GOAL OF THE EXERCISE =
Where the line with "neck: (270, 408)" appears in the records below, start there and transcribe each line exactly through the last.

DATA FOR THE TASK =
= = = =
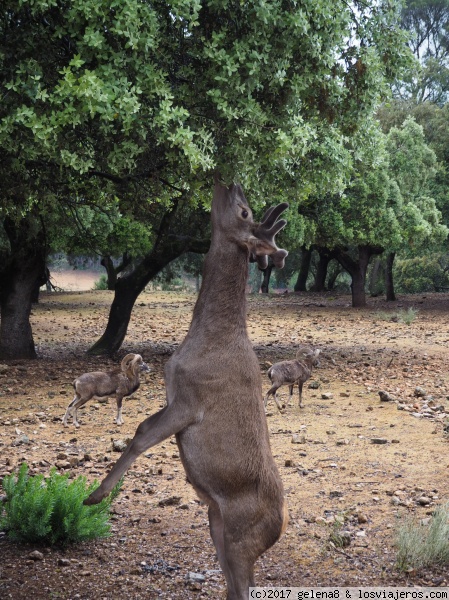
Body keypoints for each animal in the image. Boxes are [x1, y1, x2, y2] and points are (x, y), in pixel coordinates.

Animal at [85, 176, 288, 596]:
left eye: (244, 211)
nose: (231, 179)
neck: (208, 337)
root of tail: (282, 524)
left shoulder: (192, 399)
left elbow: (141, 433)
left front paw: (93, 497)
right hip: (216, 526)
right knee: (236, 585)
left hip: (241, 538)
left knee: (243, 586)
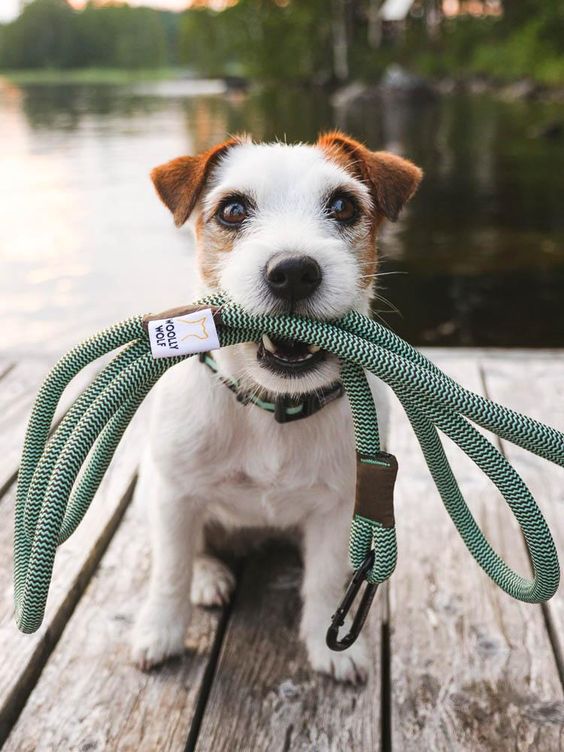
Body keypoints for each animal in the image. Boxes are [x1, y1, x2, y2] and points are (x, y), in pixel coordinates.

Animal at [132, 132, 420, 684]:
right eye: (233, 209)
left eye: (343, 206)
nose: (293, 272)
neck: (270, 408)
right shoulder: (175, 495)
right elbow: (172, 569)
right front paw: (160, 631)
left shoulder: (339, 507)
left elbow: (326, 579)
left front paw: (334, 650)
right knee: (190, 548)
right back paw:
= = = =
FINISHED EXERCISE =
neck: (270, 408)
right shoulder: (175, 495)
right elbow: (172, 569)
right front paw: (160, 631)
left shoulder: (339, 507)
left elbow: (326, 579)
left front paw: (334, 650)
right knee: (190, 548)
right back paw:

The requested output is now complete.